Amazon is doing very well in the booming smart speaker market with its popular Alexa-powered line of Echo devices. Amazon had moved 100 million Alexa devices as of January 2019, and as speakers gain popularity, more issues are arising that consumers should be aware of.
A new report claims that Amazon has thousands of workers who have the sole task of listening to the audio recordings from Alexa devices. Amazon has teams around the world that listen to recordings, transcribe them, and send them onto the Echo team to fill gaps in the speech recognition capabilities of the devices.
The report claims that sometimes the workers can hear chatter in the background of the recordings they are working on, but the report says that the workers aren't allowed to comment on what they do. Amazon has people working on listing and transcribing the records that are both contract and full-time, and all sign non-disclosure agreements. These workers listen to up to 1,000 audio clips during each nine-hour shift.

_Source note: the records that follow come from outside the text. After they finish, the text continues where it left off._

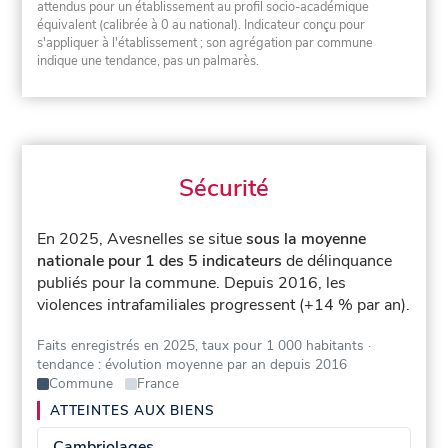
attendus pour un établissement au profil socio-académique
équivalent (calibrée à 0 au national). Indicateur conçu pour
s'appliquer à l'établissement ; son agrégation par commune
indique une tendance, pas un palmarès.
Sécurité
En 2025, Avesnelles se situe
sous la moyenne
nationale pour 1 des 5 indicateurs
de délinquance
publiés pour la commune.
Depuis 2016, les
violences intrafamiliales progressent (+14 % par an).
Faits enregistrés en 2025, taux pour 1 000 habitants
·
tendance : évolution moyenne par an depuis 2016
Commune
France
ATTEINTES AUX BIENS
Cambriolages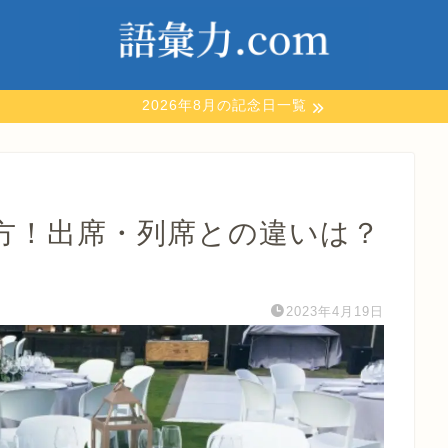
2026年8月の記念日一覧
方！出席・列席との違いは？
2023年4月19日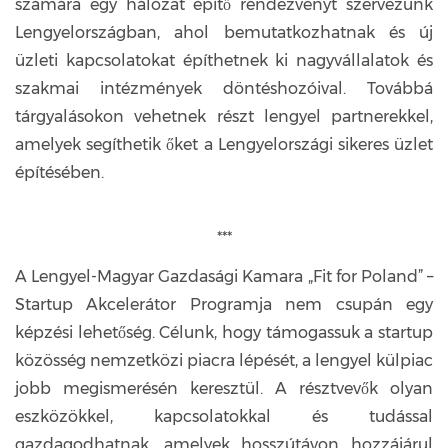
számára egy hálózat építő rendezvényt szervezünk
Lengyelországban, ahol bemutatkozhatnak és új
üzleti kapcsolatokat építhetnek ki nagyvállalatok és
szakmai intézmények döntéshozóival. Továbbá
tárgyalásokon vehetnek részt lengyel partnerekkel,
amelyek segíthetik őket a Lengyelországi sikeres üzlet
építésében.
***
A Lengyel-Magyar Gazdasági Kamara „Fit for Poland” –
Startup Akcelerátor Programja nem csupán egy
képzési lehetőség. Célunk, hogy támogassuk a startup
közösség nemzetközi piacra lépését, a lengyel külpiac
jobb megismerésén keresztül. A résztvevők olyan
eszközökkel, kapcsolatokkal és tudással
gazdagodhatnak, amelyek hosszútávon hozzájárul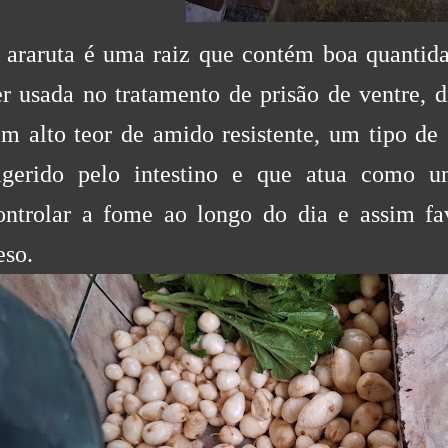
 araruta é uma raiz que contém boa quantida
er usada no tratamento de prisão de ventre, 
em alto teor de amido resistente, um tipo de
igerido pelo intestino e que atua como u
ontrolar a fome ao longo do dia e assim f
eso.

Amazon is said to have procedures in place for workers who hear potential crimes in the recordings. However, workers in Romania have reported that Amazon's stance is that it isn't their job to interfere according to Bloomberg. Workers also allegedly use an internal chat room to share recordings they need help transcribing or recordings they find amusing. If during the transcribing, the workers discover a recording with personal information, like banking details, they are reportedly supposed to mark the recording as "critical data" and move on.
Amazon maintains that it takes the security and privacy of Alexa device users seriously and "only annotates an extremely small number of interactions from a random set of customers." Amazon says that the annotation allows it to train speech recognition and natural language understanding for its systems and that it has strict safeguards in place. California has a privacy bill making its way through the state legislature that would prevent any storing of conversations on servers of device makers that might make this practice illegal in the future.